» **練習問題**
1) ClearPad 4300に関する文章の中で、丸かっこの中に書かれている語句をすべて挙げてください。
2) ClearPad 4300に関する文章の続きを、最後の文の後から書き足してください。

» **対象の文章**
既に量産済みの第1世代品は、液晶駆動能力が最大でHD(1280×720画素)だったのに対し、第2世代品に相当するClearPad 4300は、フルHD(1920×1080画素)までに拡張。「他にも、細かな部分で、旧RSPのノウハウが生かされており、液晶駆動面での性能向上が図れている」とする。
これまで別個のICだった液晶駆動とタッチ制御を1チップ化する最大の利点は、コスト削減効果だ。ICごとに必要だったフレキシブル配線板を1枚に削減できるなどシステムコスト低減が見込めるためだ。個別ICよりも、開発時間がかかり、最先端のディスプレイ解像度に対応しにくいなどの欠点があるが、「生産数量の多いミッドレンジのスマートフォンなどに最適なデバイスだ」(Barber氏)とする。
加えて、一体開発することで、ノイズ管理面での優位性もあるという。微弱なセンサー信号を読み取るタッチ制御機能にとって、ノイズは大敵。だが、そのノイズを生み出す発生源が液晶駆動部という関係にある。そこで、タッチ制御と液晶駆動部を同期し、協調動作させることで、液晶駆動からのノイズを避ける形で、高感度にタッチ検出を行うことができるという。Synapticsは、液晶駆動IC、タッチ制御ICが別個のディスクリート構成でも双方で協調動作させる「TDsync技術」を持っており、ClearPad 4300にも適用することで、高感度、高速なタッチ検出を実現したとする。ClearPad 4300は、現在サンプル出荷中で、2015年内の量産開始を予定する。

» **保存データ**
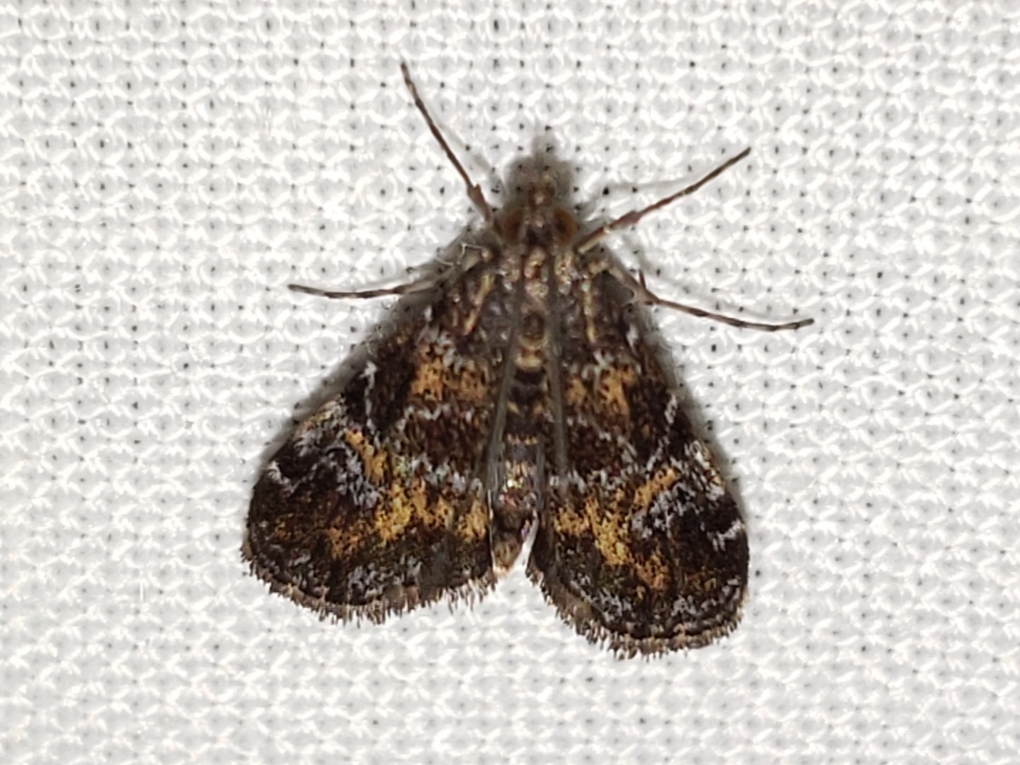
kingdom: Animalia
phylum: Arthropoda
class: Insecta
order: Lepidoptera
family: Crambidae
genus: Elophila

» **解答**
1) 1280×720画素、1920×1080画素、Barber氏

2)
Synapticsでは、TDDI製品の開発と並行し、超高解像度を求めるハイエンドスマートフォンなどの用途や、低価格重視のローエンドスマートフォンなどの用途向けに、液晶駆動IC、タッチ制御ICそれぞれの製品開発も強化していく方針。その中で、「業界初」をうたう、4K UHD対応の液晶駆動ICを製品化した。Barber氏は「RSP買収後に、旧RSPのリソースが中心になって開発に着手した製品。従来のRSPは、日本国内の大手顧客を特に意識した製品仕様が多かったが、新製品はSynapticsらしく日本国内はもとより、グローバルの全てのユーザーのニーズに対応できる仕様になった」と、買収による相乗効果を反映した製品であるとする。
日本での開発体制について氏は、「旧RSPの従業員の97%が今も在籍し、開発人員を中心に日本に約400人の従業員を抱えている。液晶駆動技術の開発はもちろんのこと、ClearPad 4300での液晶駆動とタッチ制御の統合作業も日本で実施した。日本は多くのリソースがあるだけでなく、米国本社よりも日本やアジアの顧客との距離が近いという利点もある。今後はさらにタッチ制御機能部も含め、日本の拠点でテスト、評価できるようにするなど強化していく予定だ」との方針を打ち出している。